Yesterday I made the very important announcement that my bursa sac was inflamed with sexy. I was pretty upbeat because it was not a stress fracture and I just had a big cup of coffee (love my Keurig!!!). I felt that if I was going to get hurt, NOW was the time and I am only sidelined for as long as it takes for the inflammation to become uninflamed (if anyone knows science words, it’s me!). In the grand scheme of injuries, this was the teeniest tiniest blip. Does it suck? Sure. It’s it life-altering? No.

Many of my one blog reader complimented my positive outlook, but I don’t think I should be praised for being practical.

1) Experience has taught me to buck the eff up. I’ve handled injuries like a big baby before. In November of 2006 I tried to run through a stress fracture of the pubis ramus (which is kind of like the vagina bone but don’t google that). Guess what? By March it still wasn’t healed. Instead of being smart and cross training, I pouted and got all dramatic and then laced up my kicks and dragged my right leg around the neighborhood. It was stupid and instead of shelving running for 9-12 weeks, I made the injury last 6 months. Lesson more than learned.

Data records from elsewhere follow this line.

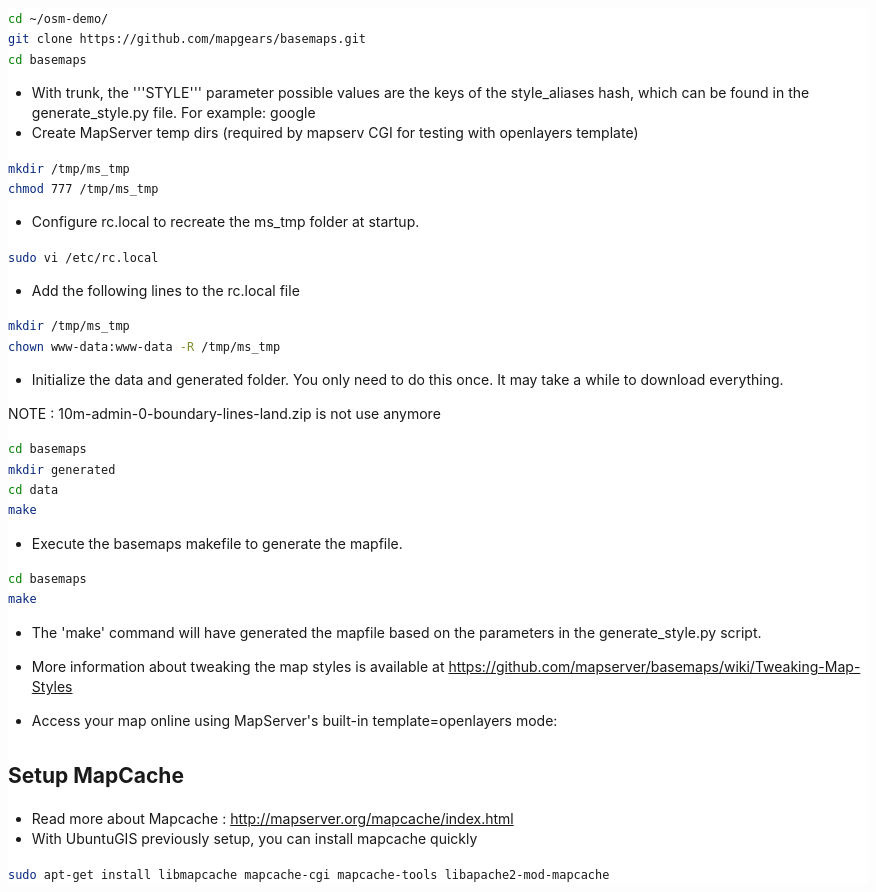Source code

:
 ```bash
cd ~/osm-demo/
git clone https://github.com/mapgears/basemaps.git
cd basemaps
```

* With trunk, the '''STYLE''' parameter possible values are the keys of the style_aliases hash, which can be found in the generate_style.py file.  For example: google
* Create MapServer temp dirs (required by mapserv CGI for testing with openlayers template)

```bash
mkdir /tmp/ms_tmp
chmod 777 /tmp/ms_tmp
```

* Configure rc.local to recreate the ms_tmp folder at startup.

```bash
sudo vi /etc/rc.local
```

* Add the following lines to the rc.local file

```bash
mkdir /tmp/ms_tmp
chown www-data:www-data -R /tmp/ms_tmp
```

* Initialize the data and generated folder. You only need to do this once. It may take a while to download everything.

NOTE : 10m-admin-0-boundary-lines-land.zip is not use anymore 

```bash
cd basemaps
mkdir generated
cd data
make
```

* Execute the basemaps makefile to generate the mapfile.

```bash
cd basemaps
make
```

* The 'make' command will have generated the mapfile based on the parameters in the generate_style.py script.
* More information about tweaking the map styles is available at https://github.com/mapserver/basemaps/wiki/Tweaking-Map-Styles

* Access your map online using MapServer's built-in template=openlayers mode:

## Setup MapCache

* Read more about Mapcache : http://mapserver.org/mapcache/index.html
* With UbuntuGIS previously setup, you can install mapcache quickly

```bash
sudo apt-get install libmapcache mapcache-cgi mapcache-tools libapache2-mod-mapcache
```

2) Looking at the BIG picture, a small injury is just that. When I see below-the-knee amputees racing and women with bald heads running in breast cancer awareness events, how could I even host a pity party? These war veterans and chemotherapy patients exemplify mental toughness and fortitude and bravery and courage and perseverance. So am I really going to cry into my pillow and scribble “Why me????” in my diary over some shitty hip pain? No. Seeing these everyday heroes has truly helped me to get over myself.

3) Running is my passion but it is not my livelihood. If I can’t run, I may get a little (read: VERY) stir crazy, but my family won’t starve. I’m not supporting a Kenyan village. Without running, I may lose my sanity (if there’s any left to lose), but I’m not losing my job, my car, my house, my unicorn.

So yes, I’m being positive, and I took this attitude to the gym last night for my second workout of the day. I did hill intervals on the bike and tried to crush the “inclines.” I kept repeating the mantra “Kill the hill!” and reminded myself that this peddling to nowhere would make my quads super-strong for running real-life inclines. I am staying focussed on the long-term instead of bemoaning what I can’t do right now. There were no crazies at the gym last night, but I didn’t have any “cabin fever” to distract from. I just had perspective.